TASK DETAILS: Everything from the first line of the entries through the line containing "left elbow: (497, 350)" is to be retyped exactly, and nothing beyond it.
[STUDY MATERIAL Boundary: Start]
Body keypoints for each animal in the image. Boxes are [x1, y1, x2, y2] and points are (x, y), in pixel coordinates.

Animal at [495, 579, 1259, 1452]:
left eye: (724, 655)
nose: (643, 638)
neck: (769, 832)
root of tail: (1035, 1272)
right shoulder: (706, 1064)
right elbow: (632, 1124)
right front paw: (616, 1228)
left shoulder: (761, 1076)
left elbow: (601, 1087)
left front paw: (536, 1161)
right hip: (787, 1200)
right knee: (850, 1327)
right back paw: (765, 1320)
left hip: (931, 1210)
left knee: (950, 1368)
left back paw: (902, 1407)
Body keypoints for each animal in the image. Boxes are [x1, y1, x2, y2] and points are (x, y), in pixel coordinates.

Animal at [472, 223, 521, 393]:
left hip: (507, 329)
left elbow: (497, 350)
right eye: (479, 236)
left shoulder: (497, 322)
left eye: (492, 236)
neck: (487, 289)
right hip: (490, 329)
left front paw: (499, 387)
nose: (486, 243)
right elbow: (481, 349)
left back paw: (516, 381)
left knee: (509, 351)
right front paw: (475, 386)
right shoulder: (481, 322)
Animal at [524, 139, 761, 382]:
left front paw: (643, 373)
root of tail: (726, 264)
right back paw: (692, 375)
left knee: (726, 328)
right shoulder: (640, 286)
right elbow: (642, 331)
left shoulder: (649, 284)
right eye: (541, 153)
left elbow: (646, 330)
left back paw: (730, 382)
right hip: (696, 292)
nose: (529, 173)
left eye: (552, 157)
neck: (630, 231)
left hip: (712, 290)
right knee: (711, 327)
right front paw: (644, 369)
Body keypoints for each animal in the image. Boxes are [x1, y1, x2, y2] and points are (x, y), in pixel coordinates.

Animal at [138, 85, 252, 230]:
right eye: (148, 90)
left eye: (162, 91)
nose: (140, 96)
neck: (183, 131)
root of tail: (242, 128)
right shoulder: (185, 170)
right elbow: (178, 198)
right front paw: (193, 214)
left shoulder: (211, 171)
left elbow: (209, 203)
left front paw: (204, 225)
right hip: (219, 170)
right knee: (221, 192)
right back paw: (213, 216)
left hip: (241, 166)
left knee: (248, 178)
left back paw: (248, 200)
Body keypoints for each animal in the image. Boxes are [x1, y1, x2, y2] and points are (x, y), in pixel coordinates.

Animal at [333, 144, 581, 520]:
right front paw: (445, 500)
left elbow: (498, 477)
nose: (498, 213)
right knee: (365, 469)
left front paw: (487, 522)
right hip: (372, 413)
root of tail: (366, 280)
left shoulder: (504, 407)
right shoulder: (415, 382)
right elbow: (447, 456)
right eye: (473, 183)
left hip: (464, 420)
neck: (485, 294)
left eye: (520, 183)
[STUDY MATERIAL Boundary: End]
EXERCISE SOLUTION:
Body keypoints for each animal in the image. Boxes are [x1, y1, x2, y2] and points are (x, y), in pixel coordinates.

Animal at [495, 579, 1259, 1452]:
left eye: (724, 655)
nose: (643, 638)
neck: (769, 832)
root of tail: (1035, 1272)
right shoulder: (706, 1064)
right elbow: (632, 1124)
right front paw: (616, 1228)
left shoulder: (761, 1076)
left elbow: (601, 1087)
left front paw: (536, 1161)
right hip: (787, 1200)
right knee: (850, 1327)
right back paw: (765, 1320)
left hip: (931, 1210)
left knee: (950, 1368)
left back paw: (902, 1407)
Body keypoints for each animal in the image. Boxes are [x1, y1, x2, y2] and points are (x, y), in pixel coordinates.

Animal at [472, 223, 521, 393]:
left hip: (507, 329)
left elbow: (497, 350)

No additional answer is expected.